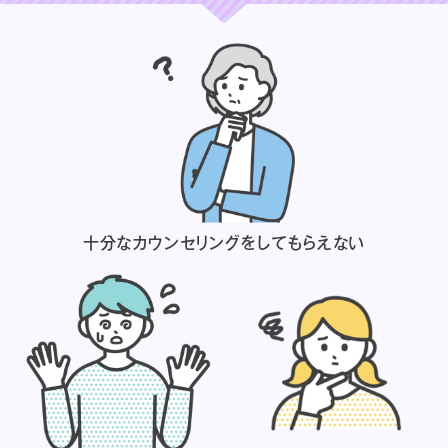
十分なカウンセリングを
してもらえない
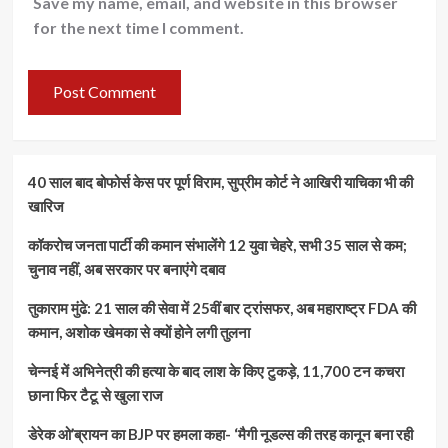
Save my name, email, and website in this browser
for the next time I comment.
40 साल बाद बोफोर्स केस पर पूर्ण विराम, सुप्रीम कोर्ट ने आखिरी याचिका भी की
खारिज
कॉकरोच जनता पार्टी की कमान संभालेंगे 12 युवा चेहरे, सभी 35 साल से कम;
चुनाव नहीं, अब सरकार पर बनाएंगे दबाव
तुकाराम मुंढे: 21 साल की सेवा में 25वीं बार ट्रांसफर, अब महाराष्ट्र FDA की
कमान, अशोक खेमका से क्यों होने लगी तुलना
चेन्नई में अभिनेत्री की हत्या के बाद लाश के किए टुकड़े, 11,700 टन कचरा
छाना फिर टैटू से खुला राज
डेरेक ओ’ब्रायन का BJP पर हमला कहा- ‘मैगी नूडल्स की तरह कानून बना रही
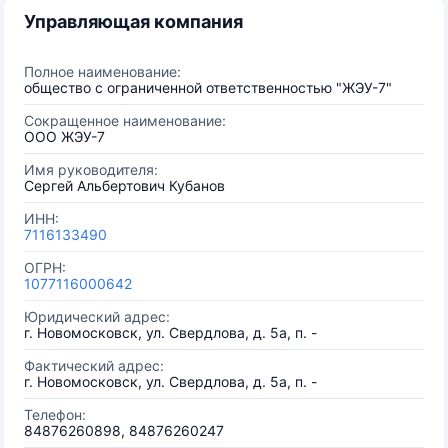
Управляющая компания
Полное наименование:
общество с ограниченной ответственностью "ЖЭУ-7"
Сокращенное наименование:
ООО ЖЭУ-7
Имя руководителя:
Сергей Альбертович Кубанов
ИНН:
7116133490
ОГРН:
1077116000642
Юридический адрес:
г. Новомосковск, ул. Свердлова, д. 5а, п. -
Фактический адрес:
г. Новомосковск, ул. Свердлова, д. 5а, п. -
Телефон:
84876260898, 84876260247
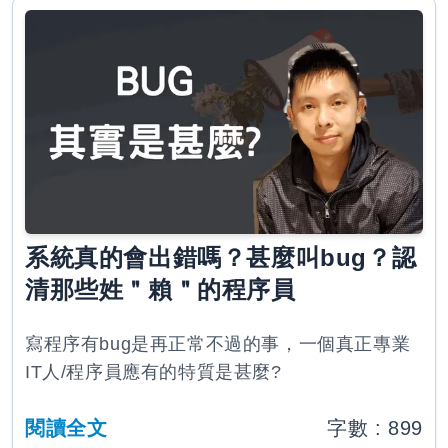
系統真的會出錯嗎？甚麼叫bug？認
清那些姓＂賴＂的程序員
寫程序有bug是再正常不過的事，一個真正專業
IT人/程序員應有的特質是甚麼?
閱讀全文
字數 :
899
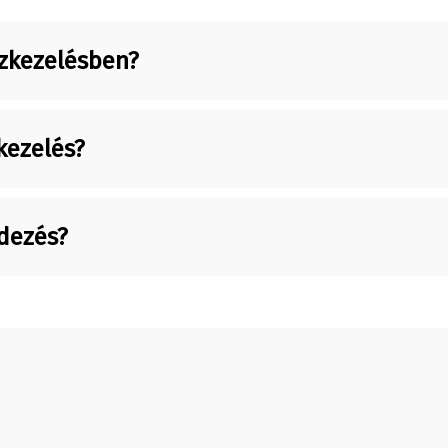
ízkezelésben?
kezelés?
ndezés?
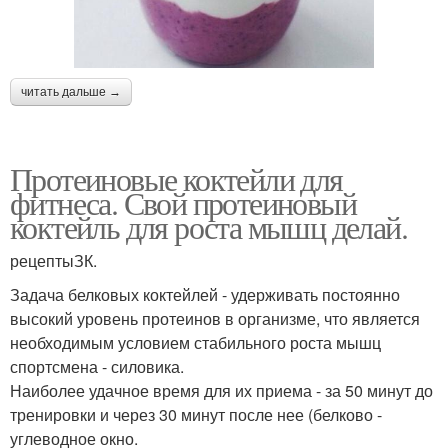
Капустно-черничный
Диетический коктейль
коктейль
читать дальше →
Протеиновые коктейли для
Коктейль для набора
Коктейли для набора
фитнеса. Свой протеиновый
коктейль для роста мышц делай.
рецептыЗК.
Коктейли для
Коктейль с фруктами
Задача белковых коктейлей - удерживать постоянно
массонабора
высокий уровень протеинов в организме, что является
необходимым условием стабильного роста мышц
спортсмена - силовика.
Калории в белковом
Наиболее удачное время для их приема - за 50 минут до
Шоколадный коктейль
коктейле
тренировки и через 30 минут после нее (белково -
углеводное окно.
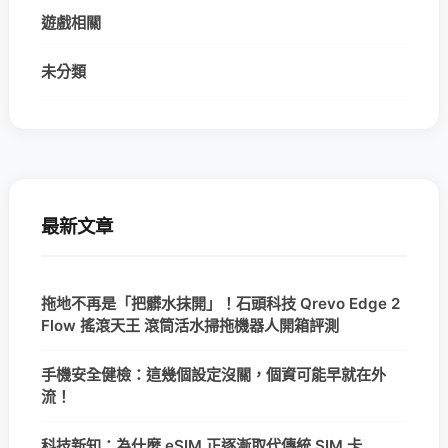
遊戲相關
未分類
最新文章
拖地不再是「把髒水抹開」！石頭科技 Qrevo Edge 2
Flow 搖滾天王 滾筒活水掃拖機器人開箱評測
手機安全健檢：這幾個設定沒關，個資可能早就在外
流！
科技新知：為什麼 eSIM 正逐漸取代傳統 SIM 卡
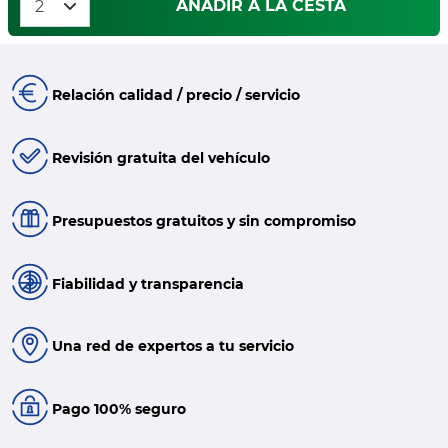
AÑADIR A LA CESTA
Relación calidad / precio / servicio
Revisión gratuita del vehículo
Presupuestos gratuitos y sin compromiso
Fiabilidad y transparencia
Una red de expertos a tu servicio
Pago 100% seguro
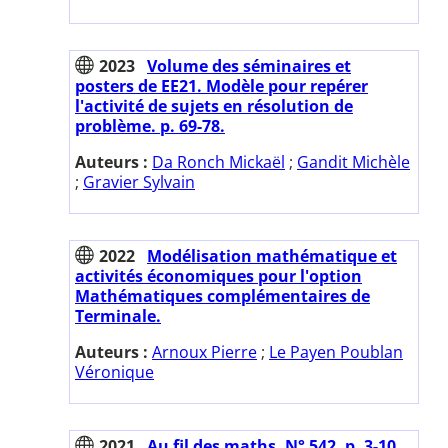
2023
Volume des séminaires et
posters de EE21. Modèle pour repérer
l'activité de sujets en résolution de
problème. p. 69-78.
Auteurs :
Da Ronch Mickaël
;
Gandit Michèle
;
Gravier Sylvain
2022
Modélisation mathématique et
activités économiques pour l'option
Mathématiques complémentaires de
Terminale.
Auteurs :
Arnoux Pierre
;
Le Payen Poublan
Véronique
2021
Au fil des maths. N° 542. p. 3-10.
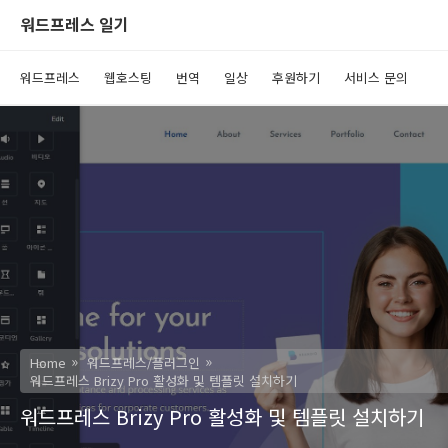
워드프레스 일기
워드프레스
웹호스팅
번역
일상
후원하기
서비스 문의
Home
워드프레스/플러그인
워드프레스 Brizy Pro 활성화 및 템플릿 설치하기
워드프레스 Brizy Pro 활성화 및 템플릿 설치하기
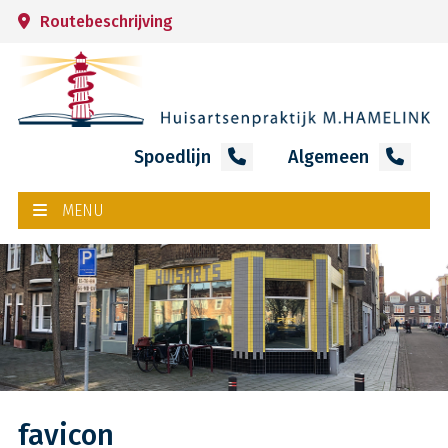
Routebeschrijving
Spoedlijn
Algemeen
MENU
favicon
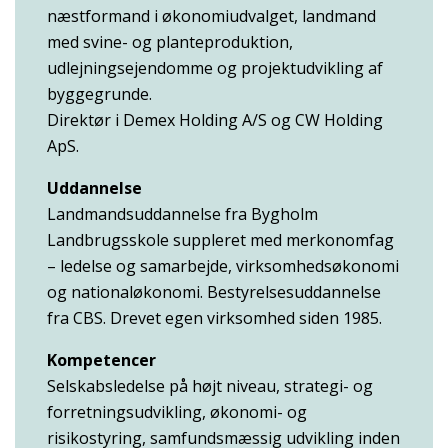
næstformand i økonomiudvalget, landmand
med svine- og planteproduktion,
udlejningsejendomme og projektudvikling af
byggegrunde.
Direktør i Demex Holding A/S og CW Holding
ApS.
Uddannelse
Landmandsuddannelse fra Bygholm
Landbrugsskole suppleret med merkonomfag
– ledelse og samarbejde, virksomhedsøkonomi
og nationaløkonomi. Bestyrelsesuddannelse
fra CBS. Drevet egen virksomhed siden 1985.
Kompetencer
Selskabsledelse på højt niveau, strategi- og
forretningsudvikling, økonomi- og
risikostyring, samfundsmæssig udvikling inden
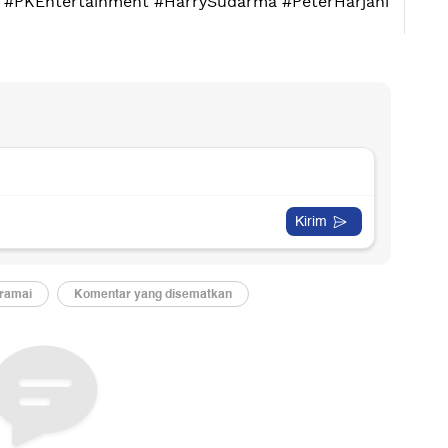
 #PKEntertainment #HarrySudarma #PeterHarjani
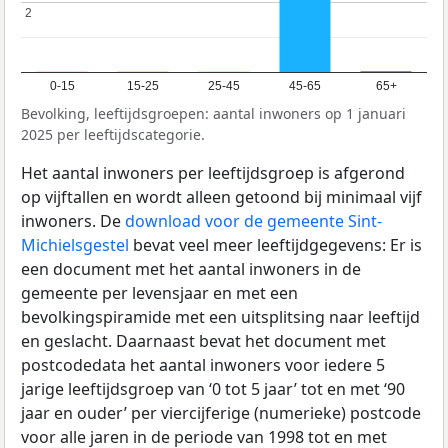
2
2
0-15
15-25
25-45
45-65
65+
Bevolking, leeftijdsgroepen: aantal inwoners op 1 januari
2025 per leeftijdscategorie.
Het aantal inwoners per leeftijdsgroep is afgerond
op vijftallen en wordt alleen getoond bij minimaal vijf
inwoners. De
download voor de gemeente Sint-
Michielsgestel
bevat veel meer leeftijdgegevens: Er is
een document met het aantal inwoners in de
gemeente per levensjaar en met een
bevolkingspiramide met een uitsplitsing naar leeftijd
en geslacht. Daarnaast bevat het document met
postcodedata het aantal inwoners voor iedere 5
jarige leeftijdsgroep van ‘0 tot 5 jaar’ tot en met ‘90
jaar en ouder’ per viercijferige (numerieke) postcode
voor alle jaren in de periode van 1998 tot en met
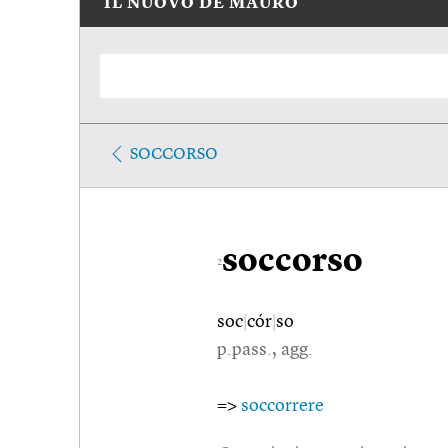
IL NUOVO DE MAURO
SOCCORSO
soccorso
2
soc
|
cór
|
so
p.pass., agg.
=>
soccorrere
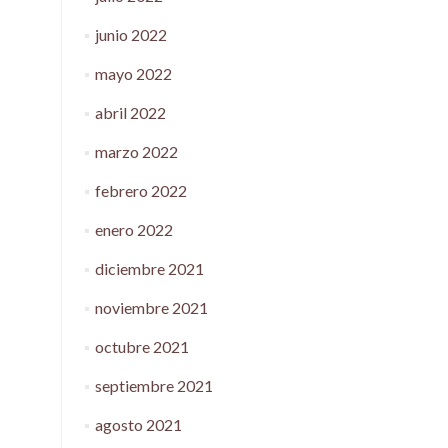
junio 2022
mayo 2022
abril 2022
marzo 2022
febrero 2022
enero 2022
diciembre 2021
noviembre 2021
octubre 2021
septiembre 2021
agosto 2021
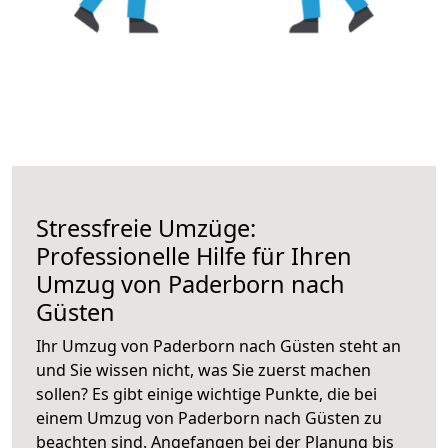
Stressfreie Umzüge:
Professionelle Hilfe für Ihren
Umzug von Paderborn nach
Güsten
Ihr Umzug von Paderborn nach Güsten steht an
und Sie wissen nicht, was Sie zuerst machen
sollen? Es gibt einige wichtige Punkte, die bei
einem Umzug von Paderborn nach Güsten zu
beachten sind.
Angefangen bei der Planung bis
════════════════════
Exercise brief: Pick out each line in the data above that contains the word "gemeente", treating uppercase and lowercase letters as different.

Task output:
download voor de gemeente Sint-
gemeente per levensjaar en met een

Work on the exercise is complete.